Estratto fornito:
------

I tre grandi templi di Paestum sono costruiti secondo le regole dell’ordine dorico. I Greci conoscevano anche l’ordine ionico e quello corinzio.
Un tempio dorico si riconosce dai capitelli che coronano le colonne perché hanno una forma come grandi scodelle: più piatti sono più antico è il tempio. I capitelli della “Basilica” (ca. 550 a.C.) sono i più piatti, quelli del tempio di Atena (ca. 500 a.C.) un po’ meno, mentre quelli del tempio di Nettuno (ca. 460 a.C.) dimostrano la declinazione classica del dorico.
Tipico nell’ordine dorico è il fregio, posto nella parte sopra le colonne, articolato in pannelli scolpiti o dipinti (“metope”) ed elementi tripartiti che li separano (“triglifi”).

------

Cose da fare:
A – Nel brano sui templi di Paestum, quali templi sono citati per nome? Indica per ciascuno la data approssimativa riportata.
B – Continua il brano sui templi di Paestum partendo dalla sua ultima frase.

Voci estratte:
------

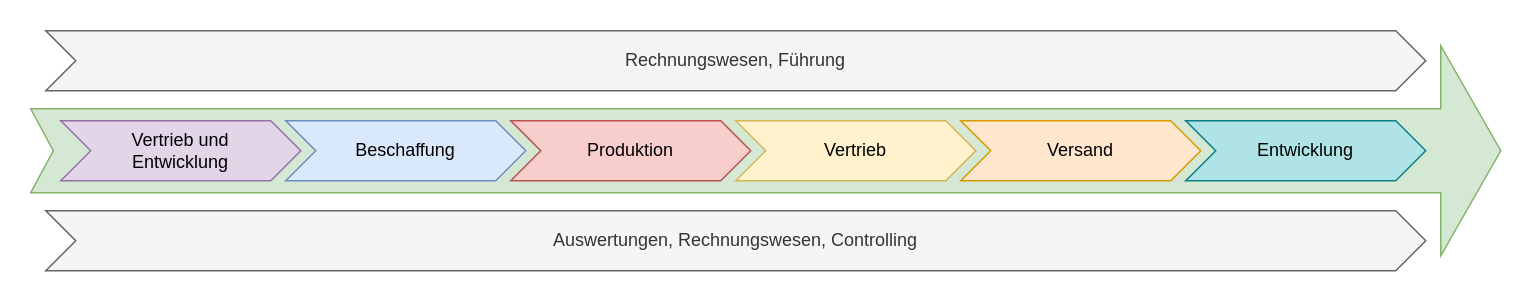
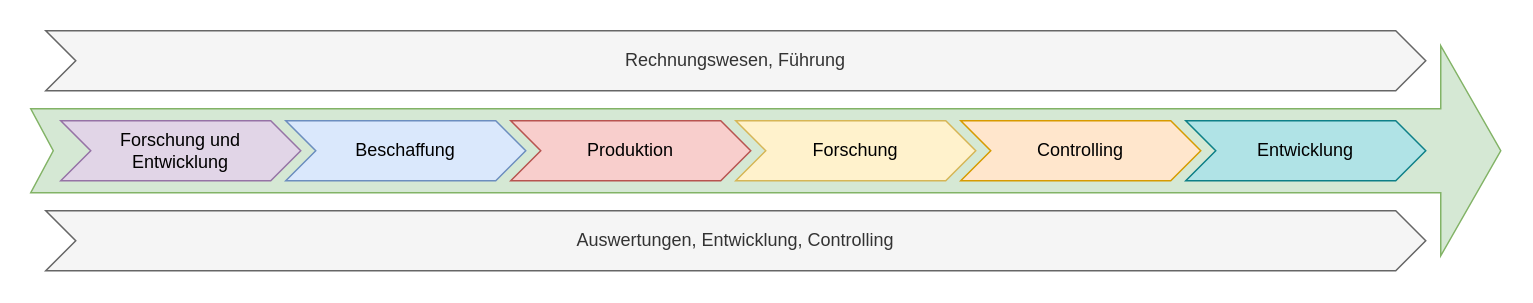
  <mxCell id="0" />
  <mxCell id="1" parent="0" />
  <mxCell id="2" value="" style="html=1;shadow=0;dashed=0;align=center;verticalAlign=middle;shape=mxgraph.arrows2.arrow;dy=0.6;dx=40;notch=15;fillColor=#d5e8d4;strokeColor=#82b366;" vertex="1" parent="1"><mxGeometry x="20" y="30" width="980" height="140" as="geometry" /></mxCell>
  <mxCell id="3" value="Beschaffung" style="shape=step;perimeter=stepPerimeter;whiteSpace=wrap;html=1;fixedSize=1;fillColor=#dae8fc;strokeColor=#6c8ebf;" parent="1" vertex="1"><mxGeometry x="190" y="80" width="160" height="40" as="geometry" /></mxCell>
- <mxCell id="4" value="Vertrieb und&lt;br&gt;Entwicklung" style="shape=step;perimeter=stepPerimeter;whiteSpace=wrap;html=1;fixedSize=1;fillColor=#e1d5e7;strokeColor=#9673a6;" parent="1" vertex="1"><mxGeometry x="40" y="80" width="160" height="40" as="geometry" /></mxCell>
+ <mxCell id="4" value="Forschung und&lt;br&gt;Entwicklung" style="shape=step;perimeter=stepPerimeter;whiteSpace=wrap;html=1;fixedSize=1;fillColor=#e1d5e7;strokeColor=#9673a6;" parent="1" vertex="1"><mxGeometry x="40" y="80" width="160" height="40" as="geometry" /></mxCell>
  <mxCell id="5" value="Produktion" style="shape=step;perimeter=stepPerimeter;whiteSpace=wrap;html=1;fixedSize=1;fillColor=#f8cecc;strokeColor=#b85450;" parent="1" vertex="1"><mxGeometry x="340" y="80" width="160" height="40" as="geometry" /></mxCell>
- <mxCell id="6" value="Vertrieb" style="shape=step;perimeter=stepPerimeter;whiteSpace=wrap;html=1;fixedSize=1;fillColor=#fff2cc;strokeColor=#d6b656;" parent="1" vertex="1"><mxGeometry x="490" y="80" width="160" height="40" as="geometry" /></mxCell>
- <mxCell id="7" value="Versand" style="shape=step;perimeter=stepPerimeter;whiteSpace=wrap;html=1;fixedSize=1;fillColor=#ffe6cc;strokeColor=#d79b00;" parent="1" vertex="1"><mxGeometry x="640" y="80" width="160" height="40" as="geometry" /></mxCell>
+ <mxCell id="6" value="Forschung" style="shape=step;perimeter=stepPerimeter;whiteSpace=wrap;html=1;fixedSize=1;fillColor=#fff2cc;strokeColor=#d6b656;" parent="1" vertex="1"><mxGeometry x="490" y="80" width="160" height="40" as="geometry" /></mxCell>
+ <mxCell id="7" value="Controlling" style="shape=step;perimeter=stepPerimeter;whiteSpace=wrap;html=1;fixedSize=1;fillColor=#ffe6cc;strokeColor=#d79b00;" parent="1" vertex="1"><mxGeometry x="640" y="80" width="160" height="40" as="geometry" /></mxCell>
  <mxCell id="8" value="Entwicklung" style="shape=step;perimeter=stepPerimeter;whiteSpace=wrap;html=1;fixedSize=1;fillColor=#b0e3e6;strokeColor=#0e8088;" parent="1" vertex="1"><mxGeometry x="790" y="80" width="160" height="40" as="geometry" /></mxCell>
- <mxCell id="9" value="Auswertungen, Rechnungswesen, Controlling" style="shape=step;perimeter=stepPerimeter;whiteSpace=wrap;html=1;fixedSize=1;fillColor=#f5f5f5;strokeColor=#666666;fontColor=#333333;" parent="1" vertex="1"><mxGeometry x="30" y="140" width="920" height="40" as="geometry" /></mxCell>
+ <mxCell id="9" value="Auswertungen, Entwicklung, Controlling" style="shape=step;perimeter=stepPerimeter;whiteSpace=wrap;html=1;fixedSize=1;fillColor=#f5f5f5;strokeColor=#666666;fontColor=#333333;" parent="1" vertex="1"><mxGeometry x="30" y="140" width="920" height="40" as="geometry" /></mxCell>
  <mxCell id="10" value="Rechnungswesen, Führung" style="shape=step;perimeter=stepPerimeter;whiteSpace=wrap;html=1;fixedSize=1;fillColor=#f5f5f5;strokeColor=#666666;fontColor=#333333;" parent="1" vertex="1"><mxGeometry x="30" y="20" width="920" height="40" as="geometry" /></mxCell>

------

Soluzioni:
A – “Basilica” (ca. 550 a.C.); tempio di Atena (ca. 500 a.C.); tempio di Nettuno (ca. 460 a.C.).

B –
L’ordine ionico si riconosce dai capitelli con decorazione a spirale (“volute”), mentre l’ordine corinzio è caratterizzato da capitelli decorati con elementi floreali.
Le prime basiliche, di cui si ha notizia, sorsero a Roma in età repubblicana con funzioni di centro degli affari, luogo di riunioni pubbliche e di amministrazione della giustizia.
IL TEMPIO DI ATENA (“DI CERERE”)
È l’unico tempio di cui sappiamo con certezza a quale divinità fosse dedicato: Atena, la dea dell’artigianato e della guerra.
Posizionato sul punto più alto della città, a nord degli spazi pubblici, il tempio della dea protettrice e guerriera dominava l’area. Già la prima generazione di coloni costruì qui un piccolo edificio per la dea (c.d. “oikos”). Intorno al 500 a.C., si realizzò poi il monumentale tempio che si è conservato fino alla cornice del tetto. La parte interna (“cella”), che è elevata rispetto al colonnato circostante, era accessibile attraverso un’ampia anticamera (“pronaos”) decorata con colonne ioniche.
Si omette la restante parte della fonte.